Billie Piper shines in ‘I Hate Suzie’

Natasha Lynch

Billie Piper excels in her hilarious and poignant portrayal of an actress whose private photos are exposed after her phone was hacked.

Billie Piper’s character Suzie Pickles’ career mirrors Pipers’ own as she plays a singer-turned-actress in the eight-part series ‘I Hate Suzie’.

Piper is a co-creator of the show along with Lucy Prebble, a second collaboration from the duo since ‘Secret Diary of a Call Girl’ in 2007.

Suzie is impulsive, narcissistic and needy but at the same time loving, witty and extremely funny.
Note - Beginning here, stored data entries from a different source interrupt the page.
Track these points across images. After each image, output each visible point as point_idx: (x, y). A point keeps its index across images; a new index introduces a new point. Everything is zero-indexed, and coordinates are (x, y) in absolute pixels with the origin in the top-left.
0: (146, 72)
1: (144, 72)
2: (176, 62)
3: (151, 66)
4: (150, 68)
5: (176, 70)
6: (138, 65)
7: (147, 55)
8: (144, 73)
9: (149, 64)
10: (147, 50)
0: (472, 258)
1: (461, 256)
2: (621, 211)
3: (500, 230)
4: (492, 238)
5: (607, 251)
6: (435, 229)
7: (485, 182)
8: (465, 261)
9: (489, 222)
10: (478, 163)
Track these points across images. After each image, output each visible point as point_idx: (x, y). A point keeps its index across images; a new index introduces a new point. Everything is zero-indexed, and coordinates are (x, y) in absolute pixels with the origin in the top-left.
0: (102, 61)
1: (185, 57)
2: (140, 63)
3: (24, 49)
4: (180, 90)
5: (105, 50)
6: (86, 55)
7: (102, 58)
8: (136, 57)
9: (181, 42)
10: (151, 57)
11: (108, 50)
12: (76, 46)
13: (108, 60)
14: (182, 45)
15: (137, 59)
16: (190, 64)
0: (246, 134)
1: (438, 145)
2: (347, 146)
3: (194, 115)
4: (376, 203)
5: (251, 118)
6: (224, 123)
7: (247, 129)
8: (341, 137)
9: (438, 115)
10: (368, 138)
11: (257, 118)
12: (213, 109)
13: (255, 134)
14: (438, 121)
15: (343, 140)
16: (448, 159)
The portrayal of Suzie is realistic. She desperately tries to avoid all of her problems including a turbulent marriage, living in a village she hates and the larger issue of her exposed nude photos.

Suzie’s childhood best friend and manager Naomi (Leila Farzad) acts as her conscience. When Suzie’s life is upended, Naomi demonstrates a sharp, no-nonsense approach to life.

Each episode is titled with a stage of emotion Suzie experiences as she deals with the scandal of her nudes being leaked; shock, denial, fear, shame, bargaining, guilt, anger and lastly, acceptance.

The first episode reveals that the other person in the leaked photos is not Suzie’s husband Cob (Daniel Ings). This leads to a justified reaction of Cob locking her out of their house.

She frantically scrambles around the cottage and tries to get her young son Frank, who is deaf, to throw her phone out the window.

The show is unpredictable; at one point Suzie breaks out in song as she meanders hopelessly through the streets, coming to the realisation that she has hit rock bottom.

Every feeling she has is apparent on screen as we see each grimace and tear that she tries to suppress in the close-ups.

Piper, mostly known for her role as Rose Tyler in Doctor Who (2005), is the only actor to have won all six of the UK theatre’s best actress awards for her performance in the 2016 adaptation of Yerma.

This show is an addictive dark comedy-drama with excellent writing and authentic acting.

‘I Hate Suzie’ and ‘Phoebe Waller-Bridge’s Fleabag’ successfully depicts a woman in her mid-30’s navigating life. A protagonist that is uncommon in today’s TV.

Piper’s portrayal of the chaotic Suzie is outright hilarious and utterly convincing. ‘I Hate Suzie’ is available to stream on NOW TV until the 31st of December.